You can do that as well and kinda manipulate and play around with all these things, changing the background color of the button, in this case, changing the size. And we'll look at how to set up these controls, how to customize them, and all of those things as well.

The other thing you'll notice is that you can actually keep track of the actions and look at all those things you can actually put in stuff. If you've used something like jest for kinda having spies and subs, you can actually run those as well. Be like, did the at click function actually get called with the things that I expected them to get called?

You can actually check and validate those things, right, outside the context of your app and also run automated tests around that and all of these permutations to make sure you didn't break some subtle use case. That wasn't maybe the page you were staring at at the time. And kinda make sure that you don't accidentally cause regressions throughout your code base.

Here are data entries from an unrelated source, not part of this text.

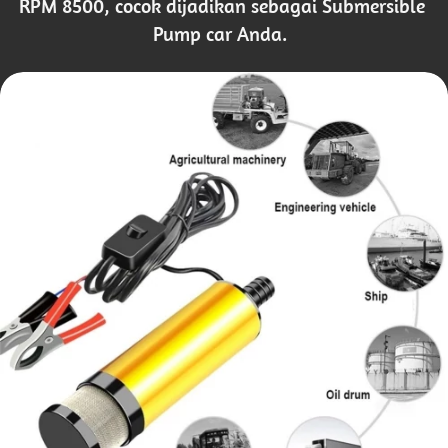
RPM 8500, cocok dijadikan sebagai Submersible 
Pump car Anda.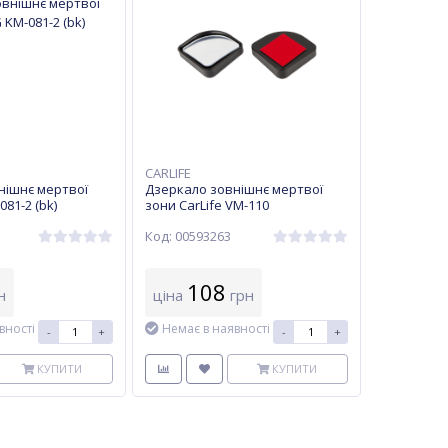
CARLIFE
нішнє мертвої
Дзеркало зовнішнє мертвої
81-2 (bk)
зони CarLife VM-110
Код: 00593263
108
н
ціна
грн
вності
Немає в наявності
-
+
-
+
КУПИТИ
КУПИТИ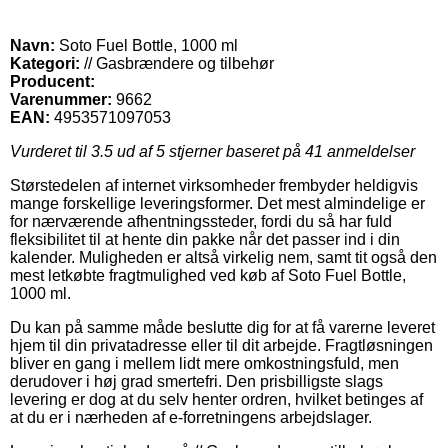
Navn:
Soto Fuel Bottle, 1000 ml
Kategori:
// Gasbrændere og tilbehør
Producent:
Varenummer:
9662
EAN:
4953571097053
Vurderet til
3.5
ud af 5 stjerner baseret på
41
anmeldelser
Størstedelen af internet virksomheder frembyder heldigvis
mange forskellige leveringsformer. Det mest almindelige er
for nærværende afhentningssteder, fordi du så har fuld
fleksibilitet til at hente din pakke når det passer ind i din
kalender. Muligheden er altså virkelig nem, samt tit også den
mest letkøbte fragtmulighed ved køb af Soto Fuel Bottle,
1000 ml.
Du kan på samme måde beslutte dig for at få varerne leveret
hjem til din privatadresse eller til dit arbejde. Fragtløsningen
bliver en gang i mellem lidt mere omkostningsfuld, men
derudover i høj grad smertefri. Den prisbilligste slags
levering er dog at du selv henter ordren, hvilket betinges af
at du er i nærheden af e-forretningens arbejdslager.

You can also have different presets and these are kind of different stories plural file. You can have different individual stories that have these components set up different ways so that you don't have to go through and necessarily tweak everything every time you wanna see something. Here are all the common use cases, I can take a look at them.

So the other things we'll talk about today are visual aggression testing, which is saying like, hey, I'm changing some stuff. Usually, there's some things you expect to change, right? But for me, I joked the other day when we were teaching workshop that the code base that was a great Greenfield brand new project three years ago is now three years old, right?

Which means there are all sorts of little edge cases and stuff along those lines, and there's a lot of need and opportunity to refactor. There's parts of the code base where this was a good idea when we did it and then the product changed directions and there's archaeological layers.

And so we were implementing dark mode of last six weeks, right? And there's a lot of pieces that we're refactoring a lot, the ability to have a visual regression test to make sure did the things that I change. The things I don't wanna change, they shouldn't change, right, and it's impossible to check all those things one by one.

And so with our Storybook integration, we can actually roll that all together, make sure that nothing's changing that we don't expect to change as well. Okay, so this is kind of what a beginning Storybook looks like. You can see we've got the nav bar, we've got buttons, you can create even full pages in here as well.

This is like with the logged in and logged out experience, which is really great kind of to work with design on these things as well.